*** Opening of SOURCE INFORMATION ***
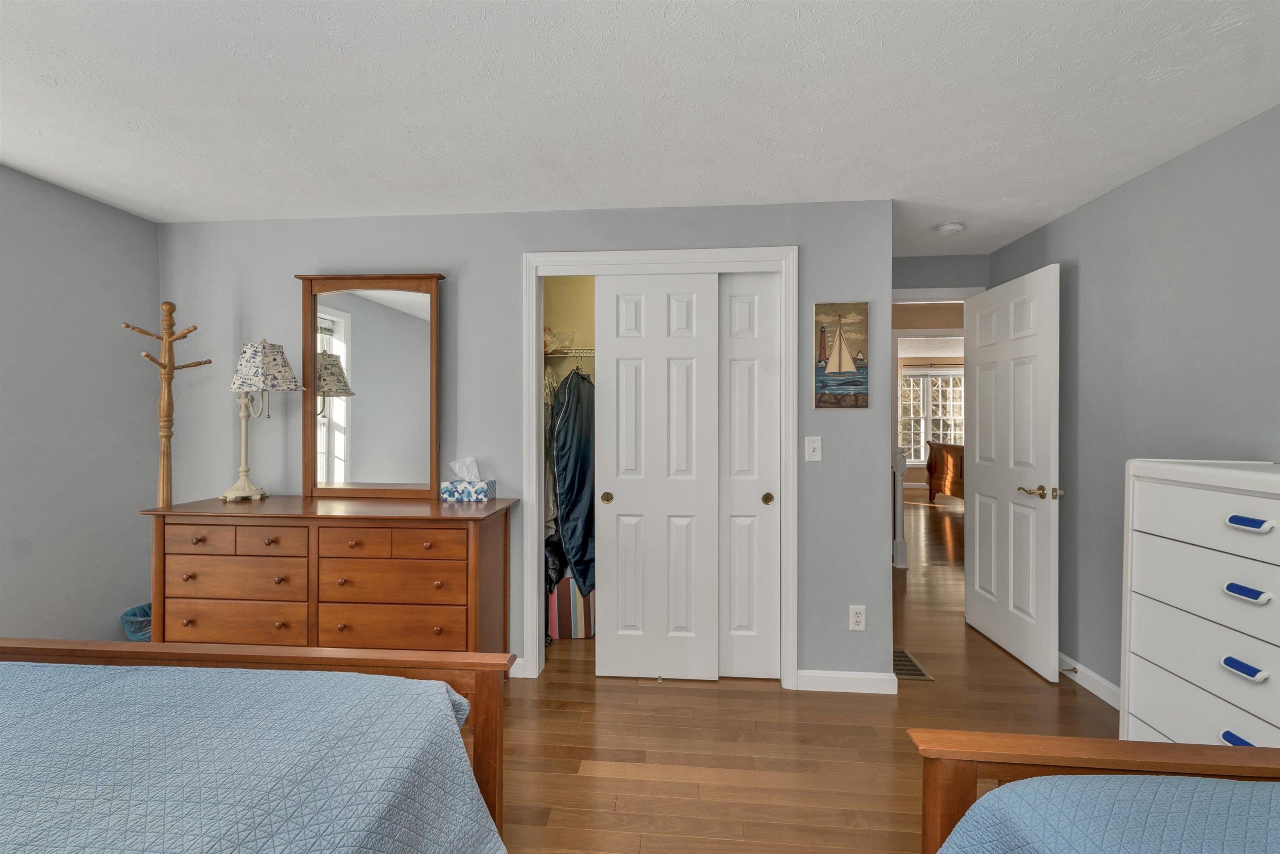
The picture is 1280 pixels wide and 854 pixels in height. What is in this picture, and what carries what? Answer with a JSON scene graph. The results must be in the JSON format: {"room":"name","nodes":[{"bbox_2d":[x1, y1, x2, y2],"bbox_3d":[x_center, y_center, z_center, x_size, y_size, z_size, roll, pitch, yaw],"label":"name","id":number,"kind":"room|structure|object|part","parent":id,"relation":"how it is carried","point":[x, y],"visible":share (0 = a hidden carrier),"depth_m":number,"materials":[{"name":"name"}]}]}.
{"room":"bedroom","nodes":[
{"label":"bedroom","id":0,"kind":"room"},
{"bbox_2d":[0,162,159,642],"bbox_3d":[-2.804,0.106,0.741,0.119,2.360,4.087,0,0,4],"label":"left wall","id":1,"kind":"structure","parent":0,"point":[91,240],"depth_m":2.30,"materials":[{"name":"grey paint"}]},
{"bbox_2d":[159,199,889,681],"bbox_3d":[-0.717,0.095,2.612,3.796,2.367,0.118,0,0,4],"label":"back wall","id":2,"kind":"structure","parent":0,"point":[191,225],"depth_m":2.54,"materials":[{"name":"grey paint"}]},
{"bbox_2d":[506,656,526,677],"bbox_3d":[-1.334,1.235,2.602,1.518,0.092,0.013,0,0,4],"label":"baseboard","id":3,"kind":"structure","parent":2,"relation":"attached to","point":[514,668],"depth_m":2.54,"materials":[{"name":"white paint"}]},
{"bbox_2d":[520,247,796,686],"bbox_3d":[0.092,0.210,2.545,1.340,2.149,0.147,0,0,4],"label":"closet door frame","id":4,"kind":"structure","parent":2,"relation":"attached to","point":[557,262],"depth_m":2.48,"materials":[{"name":"white paint"}]},
{"bbox_2d":[592,273,719,679],"bbox_3d":[0.086,0.253,2.517,0.643,2.038,0.040,0,0,4],"label":"sliding closet door","id":5,"kind":"structure","parent":4,"relation":"in","point":[617,496],"depth_m":2.50,"materials":[{"name":"white paint"}]},
{"bbox_3d":[-0.170,0.370,2.539,0.046,0.058,0.044,0,0,4],"label":"brass pull","id":6,"kind":"part","parent":5,"relation":"part of","materials":[{"name":"gold metal"}]},
{"bbox_2d":[717,270,779,678],"bbox_3d":[0.417,0.255,2.536,0.595,2.040,0.039,0,0,4],"label":"sliding closet door","id":7,"kind":"structure","parent":4,"relation":"in","point":[732,362],"depth_m":2.52,"materials":[{"name":"white paint"}]},
{"bbox_3d":[0.635,0.367,2.497,0.045,0.058,0.041,0,0,4],"label":"brass pull","id":8,"kind":"part","parent":7,"relation":"part of","materials":[{"name":"gold metal"}]},
{"bbox_2d":[804,435,822,461],"bbox_3d":[0.845,0.113,2.415,0.074,0.119,0.017,0,0,4],"label":"light switch","id":9,"kind":"object","parent":2,"relation":"attached to","point":[812,446],"visible":0.97,"depth_m":2.42,"materials":[{"name":"white plastic"}]},
{"bbox_2d":[812,300,869,408],"bbox_3d":[0.976,-0.338,2.410,0.258,0.515,0.021,0,0,4],"label":"sailboat painting","id":10,"kind":"object","parent":2,"relation":"attached to","point":[852,384],"visible":1,"depth_m":2.40},
{"bbox_2d":[793,668,897,694],"bbox_3d":[1.001,1.239,2.416,0.472,0.093,0.014,0,0,4],"label":"baseboard","id":11,"kind":"structure","parent":2,"relation":"attached to","point":[863,683],"depth_m":2.41,"materials":[{"name":"white paint"}]},
{"bbox_2d":[848,604,866,630],"bbox_3d":[1.054,0.931,2.411,0.072,0.117,0.009,0,0,4],"label":"wall socket","id":12,"kind":"object","parent":2,"relation":"attached to","point":[855,618],"visible":0.99,"depth_m":2.41,"materials":[{"name":"white plastic"}]},
{"bbox_2d":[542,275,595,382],"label":"closet wall","id":13,"kind":"structure","parent":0,"point":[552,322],"depth_m":3.48,"materials":[{"name":"paint"}]},
{"bbox_2d":[543,347,595,358],"bbox_3d":[-0.396,-0.440,3.230,1.404,0.092,0.374,0,0,4],"label":"closet shelf","id":14,"kind":"object","parent":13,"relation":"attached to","point":[577,354],"visible":0.33,"depth_m":3.11,"materials":[{"name":"white metal"}]},
{"bbox_2d":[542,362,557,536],"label":"hanging clothes","id":15,"kind":"object","parent":14,"relation":"hanging from","point":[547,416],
*** Close of SOURCE INFORMATION ***
HOW TO COMPLETE THIS TASK: Could you retype the records above exactly, omitting the pictures?

SOLUTION TO THIS TASK:
The picture is 1280 pixels wide and 854 pixels in height. What is in this picture, and what carries what? Answer with a JSON scene graph. The results must be in the JSON format: {"room":"name","nodes":[{"bbox_2d":[x1, y1, x2, y2],"bbox_3d":[x_center, y_center, z_center, x_size, y_size, z_size, roll, pitch, yaw],"label":"name","id":number,"kind":"room|structure|object|part","parent":id,"relation":"how it is carried","point":[x, y],"visible":share (0 = a hidden carrier),"depth_m":number,"materials":[{"name":"name"}]}]}.
{"room":"bedroom","nodes":[
{"label":"bedroom","id":0,"kind":"room"},
{"bbox_2d":[0,162,159,642],"bbox_3d":[-2.804,0.106,0.741,0.119,2.360,4.087,0,0,4],"label":"left wall","id":1,"kind":"structure","parent":0,"point":[91,240],"depth_m":2.30,"materials":[{"name":"grey paint"}]},
{"bbox_2d":[159,199,889,681],"bbox_3d":[-0.717,0.095,2.612,3.796,2.367,0.118,0,0,4],"label":"back wall","id":2,"kind":"structure","parent":0,"point":[191,225],"depth_m":2.54,"materials":[{"name":"grey paint"}]},
{"bbox_2d":[506,656,526,677],"bbox_3d":[-1.334,1.235,2.602,1.518,0.092,0.013,0,0,4],"label":"baseboard","id":3,"kind":"structure","parent":2,"relation":"attached to","point":[514,668],"depth_m":2.54,"materials":[{"name":"white paint"}]},
{"bbox_2d":[520,247,796,686],"bbox_3d":[0.092,0.210,2.545,1.340,2.149,0.147,0,0,4],"label":"closet door frame","id":4,"kind":"structure","parent":2,"relation":"attached to","point":[557,262],"depth_m":2.48,"materials":[{"name":"white paint"}]},
{"bbox_2d":[592,273,719,679],"bbox_3d":[0.086,0.253,2.517,0.643,2.038,0.040,0,0,4],"label":"sliding closet door","id":5,"kind":"structure","parent":4,"relation":"in","point":[617,496],"depth_m":2.50,"materials":[{"name":"white paint"}]},
{"bbox_3d":[-0.170,0.370,2.539,0.046,0.058,0.044,0,0,4],"label":"brass pull","id":6,"kind":"part","parent":5,"relation":"part of","materials":[{"name":"gold metal"}]},
{"bbox_2d":[717,270,779,678],"bbox_3d":[0.417,0.255,2.536,0.595,2.040,0.039,0,0,4],"label":"sliding closet door","id":7,"kind":"structure","parent":4,"relation":"in","point":[732,362],"depth_m":2.52,"materials":[{"name":"white paint"}]},
{"bbox_3d":[0.635,0.367,2.497,0.045,0.058,0.041,0,0,4],"label":"brass pull","id":8,"kind":"part","parent":7,"relation":"part of","materials":[{"name":"gold metal"}]},
{"bbox_2d":[804,435,822,461],"bbox_3d":[0.845,0.113,2.415,0.074,0.119,0.017,0,0,4],"label":"light switch","id":9,"kind":"object","parent":2,"relation":"attached to","point":[812,446],"visible":0.97,"depth_m":2.42,"materials":[{"name":"white plastic"}]},
{"bbox_2d":[812,300,869,408],"bbox_3d":[0.976,-0.338,2.410,0.258,0.515,0.021,0,0,4],"label":"sailboat painting","id":10,"kind":"object","parent":2,"relation":"attached to","point":[852,384],"visible":1,"depth_m":2.40},
{"bbox_2d":[793,668,897,694],"bbox_3d":[1.001,1.239,2.416,0.472,0.093,0.014,0,0,4],"label":"baseboard","id":11,"kind":"structure","parent":2,"relation":"attached to","point":[863,683],"depth_m":2.41,"materials":[{"name":"white paint"}]},
{"bbox_2d":[848,604,866,630],"bbox_3d":[1.054,0.931,2.411,0.072,0.117,0.009,0,0,4],"label":"wall socket","id":12,"kind":"object","parent":2,"relation":"attached to","point":[855,618],"visible":0.99,"depth_m":2.41,"materials":[{"name":"white plastic"}]},
{"bbox_2d":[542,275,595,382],"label":"closet wall","id":13,"kind":"structure","parent":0,"point":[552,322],"depth_m":3.48,"materials":[{"name":"paint"}]},
{"bbox_2d":[543,347,595,358],"bbox_3d":[-0.396,-0.440,3.230,1.404,0.092,0.374,0,0,4],"label":"closet shelf","id":14,"kind":"object","parent":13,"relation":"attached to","point":[577,354],"visible":0.33,"depth_m":3.11,"materials":[{"name":"white metal"}]},
{"bbox_2d":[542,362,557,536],"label":"hanging clothes","id":15,"kind":"object","parent":14,"relation":"hanging from","point":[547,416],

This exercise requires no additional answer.